Kontoor opened three new premium Lee-Wrangler retail stores in Europe during the quarter, with the first co-branded door in Berlin. There are plans to expand the presence this year. “These brand-enhancing retail destinations offer consumers a unique immersive experience with a full lifestyle assortment for both brands,” said Waldeck.
net sales: Net sales for the fourth quarter ended December 31 increased 7 percent to $731.6 million from $681.1 million.
US revenue rose 16 percent to $605 million, with gains from both the Wrangler and Lee brands. U.S. wholesale sales increased 17 percent over the same quarter of 2021. International sales fell 20 percent to $127 million, with China contributing a 33 percent decline due to COVID impact and Europe contributing a 15 percent decline.
By brand, Wrangler’s global sales increased 15 percent to $509 million, while Lee’s global sales fell 6 percent to $219 million.
For the year, net income increased 6 percent to $2.63 billion from $2.48 billion.
Merits: Net income increased 18 percent to $51.6 million, or 91 cents per diluted share, from $43.9 million, or 75 cents, a year earlier. On an adjusted basis, earnings per share (EPS) for the quarter was 88 cents.
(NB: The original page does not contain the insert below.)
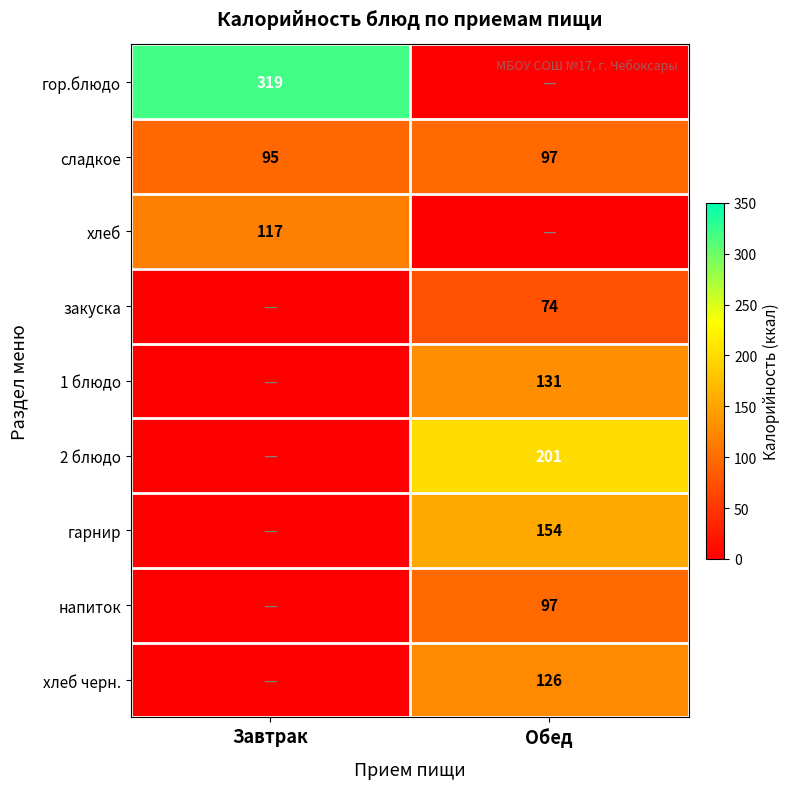

The сладкое series shows 97 at Обед. True or false?

True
Wall Street expected adjusted diluted earnings per share of 67 cents on revenue of $668.8 million.
For the 2023 financial year, Kontoor expects revenue to increase in the low single-digit percentage range compared to the previous year, with growth being fairly balanced between the first and second half of the year. Growth is expected to be driven by US businesses, with continued momentum in point-of-sale, equity earnings and digital.
Earnings per share were estimated at $4.55 to $4.75. The company also expects gross margin to be in the range of 43.5 percent to 44.0 percent, up 40 to 90 basis points from a gross margin of 43.1 percent in 2022.
For the full year, net income increased 26 percent to $245.5 million, or $4.31 per diluted share, from $195.4 million, or $3.31, in the prior year.
CEO’s take: “While we anticipate ongoing macroeconomic challenges, our results provide us with great evidence that all of our key stakeholders win when we implement our playbook,” said Baxter.